### DATA FOR THIS TASK ###

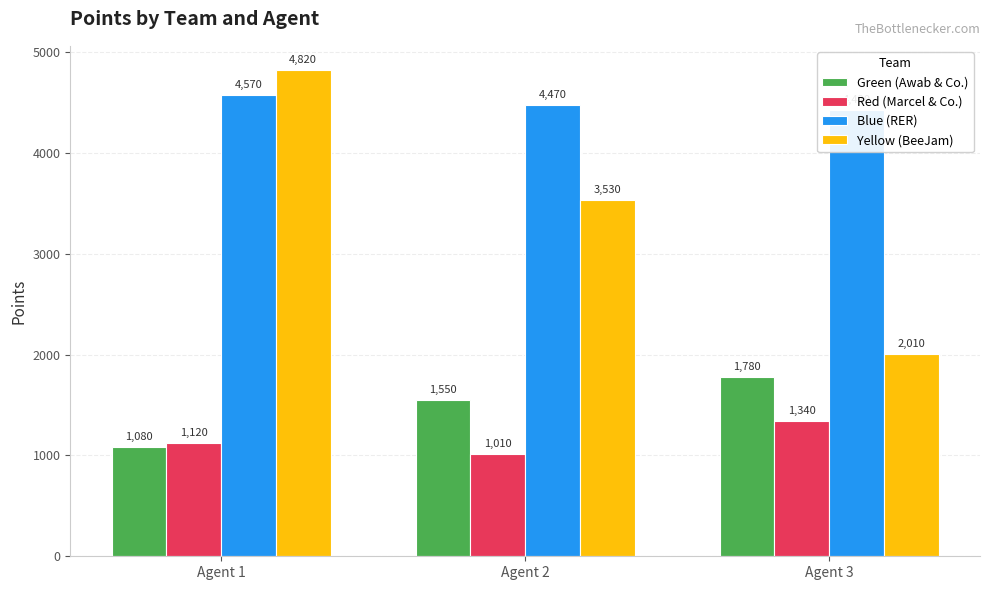

Which series changed the most between Agent 2 and Agent 3?

Yellow (BeeJam)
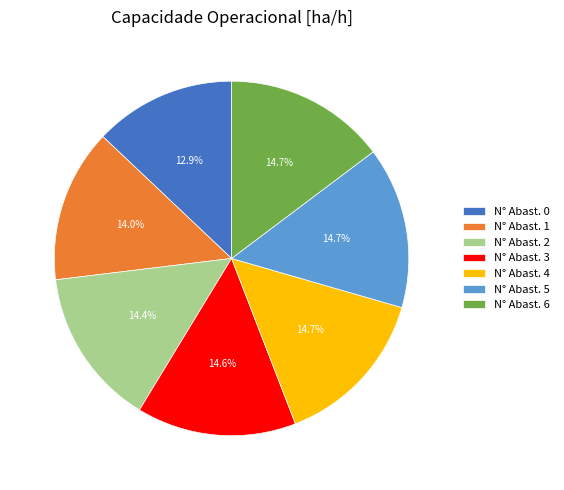

Is N° Abast. 1 the majority of the pie?

No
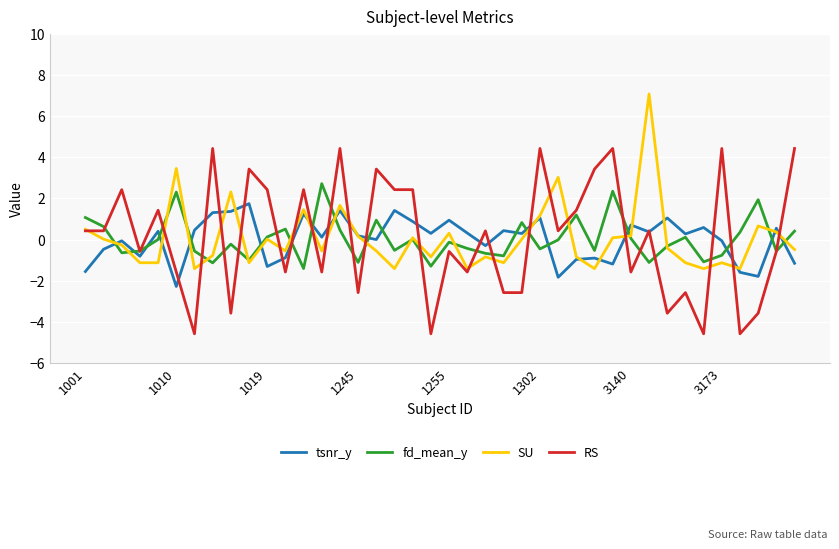

Which series has the widest spread of values?

RS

###

Reproduce the text of each item above word for word, omitting the pictures.

Which series changed the most between Agent 2 and Agent 3?

Yellow (BeeJam)

Is N° Abast. 1 the majority of the pie?

No

Which series has the widest spread of values?

RS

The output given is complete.